Eye witness testimony is valid in a court of law and can be considered a crucial factor even in crimes that are serious enough to warrant the death penalty. But apparently this is not considered sufficient for it to be taken as evidence to determine if ghosts exist or not.
Eyewitness evidence has proved to be reliable from people with a wide variety of vocations, even Winston Churchill stated that he saw an apparation of Abraham Lincoln when he stayed in the Whitehouse. His powers of observation and logic were enough to lead an entire nation into war, but presumably not enough to convince a cynic that he saw a ghost. But sceptics are equally dismissive of the many police or military personal that have witnessed something paranormal, and claim their observational and recollection skills are equally as flawed as everyone else's.
If you look at any of the major police recruitment websites, one of the key criteria for hire, is for the applicant to have observational skills, and they are consistently evaluated on this and their powers of recollection throughout their entire career. As arresting officers their eyewitness testimony is also used in a court of law on a regular basis.
Military personal are also tested and evaluated on their observational skills. Military pilots who have often observed UFOS, are regularly put in high pressure situations where correctly identified a target can literally mean a life or death situation. Just as with any skill, if something is constantly used and evaluated, it reaches a higher level of efficiency then if it isn't.
Ask a cynic on trial for their life, whose eyewitness testimony they would prefer to rely on for their acquittal, a police officer a fighter pilot or the person that stacks the shelves at their local supermarket ?

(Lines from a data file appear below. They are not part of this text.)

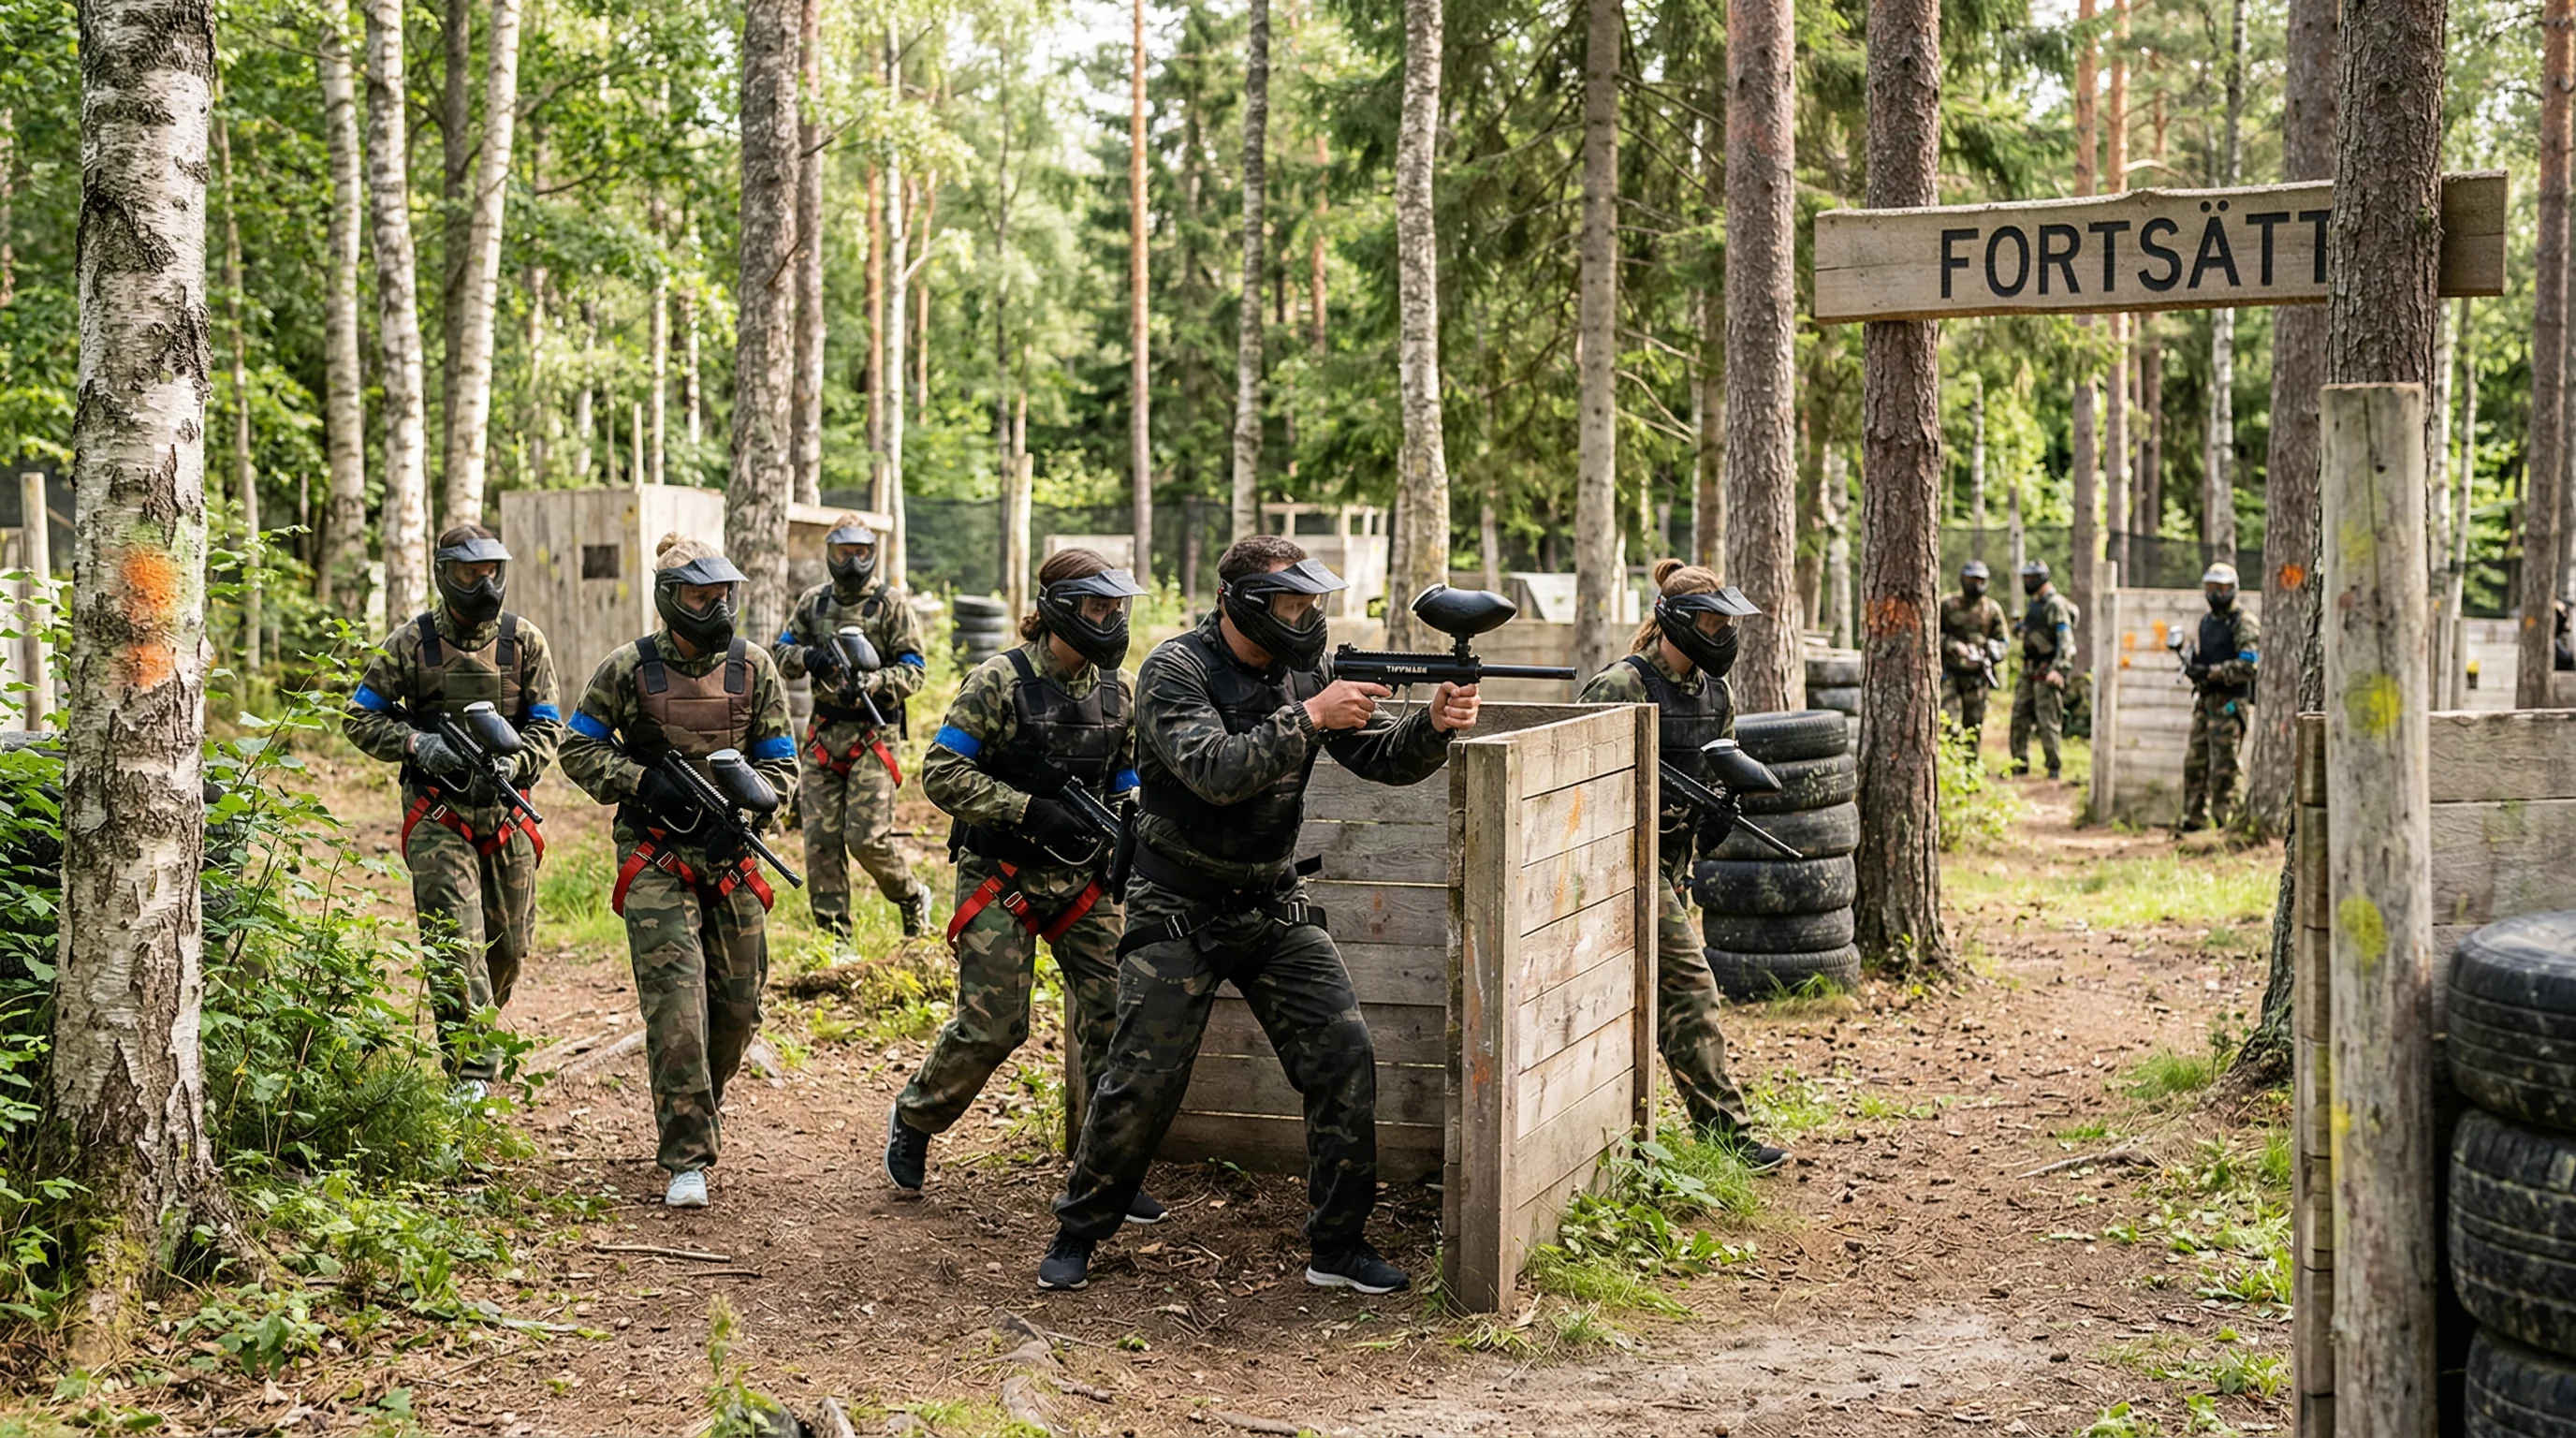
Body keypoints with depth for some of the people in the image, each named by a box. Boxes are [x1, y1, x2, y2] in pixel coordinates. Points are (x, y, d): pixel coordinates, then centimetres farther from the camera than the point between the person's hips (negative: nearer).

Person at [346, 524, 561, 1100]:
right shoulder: (410, 643, 0)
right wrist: (417, 744, -13)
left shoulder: (525, 641, 5)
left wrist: (507, 764, -16)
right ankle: (472, 1073, -12)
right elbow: (361, 719, 4)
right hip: (438, 814, -3)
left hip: (508, 809, 3)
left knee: (508, 945, 11)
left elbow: (548, 727, 3)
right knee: (456, 942, -13)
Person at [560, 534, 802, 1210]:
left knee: (738, 1003, 9)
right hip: (655, 858, -3)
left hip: (730, 855, 4)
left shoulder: (755, 668, 3)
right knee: (676, 1000, -13)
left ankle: (696, 1111, 37)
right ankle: (687, 1160, -9)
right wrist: (645, 782, -13)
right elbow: (579, 750, 2)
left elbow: (781, 764, 6)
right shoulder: (628, 668, -4)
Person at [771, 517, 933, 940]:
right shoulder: (813, 602, 12)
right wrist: (807, 658, -9)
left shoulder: (891, 604, -2)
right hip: (823, 732, 4)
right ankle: (834, 937, 9)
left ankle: (913, 898, 18)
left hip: (872, 734, -4)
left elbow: (913, 671, -5)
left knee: (867, 838, -10)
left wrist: (872, 684, -23)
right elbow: (780, 651, 13)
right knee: (821, 840, 1)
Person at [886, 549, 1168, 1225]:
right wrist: (1028, 809, -22)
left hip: (1081, 876, 5)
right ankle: (913, 1119, 24)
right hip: (1001, 877, -5)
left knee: (1115, 1014, -5)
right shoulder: (999, 681, -12)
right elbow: (942, 773, -14)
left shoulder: (1117, 689, 5)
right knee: (991, 1025, -4)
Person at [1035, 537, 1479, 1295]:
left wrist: (1435, 725, -22)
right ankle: (1078, 1232, 20)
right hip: (1178, 913, -5)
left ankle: (1338, 1245, 6)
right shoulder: (1175, 670, -14)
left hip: (1275, 909, 5)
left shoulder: (1304, 670, 2)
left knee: (1345, 1056, -6)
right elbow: (1215, 772, -28)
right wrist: (1310, 719, -31)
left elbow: (1381, 756, -2)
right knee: (1141, 1083, -3)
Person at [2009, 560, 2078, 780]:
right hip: (2029, 670, 9)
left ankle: (2053, 767, 2)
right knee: (2019, 717, 8)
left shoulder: (2056, 605, -13)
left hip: (2047, 671, -9)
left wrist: (2058, 669, -28)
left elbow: (2066, 640, -20)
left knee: (2048, 721, -6)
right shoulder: (2034, 603, 16)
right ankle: (2020, 763, 15)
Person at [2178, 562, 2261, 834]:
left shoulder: (2244, 623, -7)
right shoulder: (2206, 621, 18)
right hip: (2205, 700, 8)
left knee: (2224, 766, -8)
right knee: (2195, 762, 8)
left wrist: (2209, 672, -21)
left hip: (2230, 702, -8)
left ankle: (2224, 820, -3)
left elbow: (2248, 666, -17)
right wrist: (2191, 666, 4)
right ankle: (2194, 819, 14)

5) I only believe things I see with my own eyes
Cynics often state that they don't believe something unless they have "seen it with their own eyes". So by implication it means that if someone else witnessed an occurrence but they didn't, they don't believe that person is telling the truth. But If they genuinely believe that then they should uphold that belief at all times, not decide under what circumstances to apply it. What would happen if they returned to their home and a policeman was outside warning them not to go in as there was a ghost in the house ? Presumably they would not believe him. But what would happen if the same policeman said there was a man with a shotgun inside threatening to shoot anyone he sees. Would they go into the house to find out for themselves, as they only believe what they "see with their own eyes" ? Of course they wouldn't go in, and therefore their acceptance of eye witness accounts are in fact subjective which is often the argument used against people with a belief in the paranormal. Once you start deciding that you only abide by the statement "I only believe what I see with my own eyes" under circumstances that you chose, it invalidates the statement.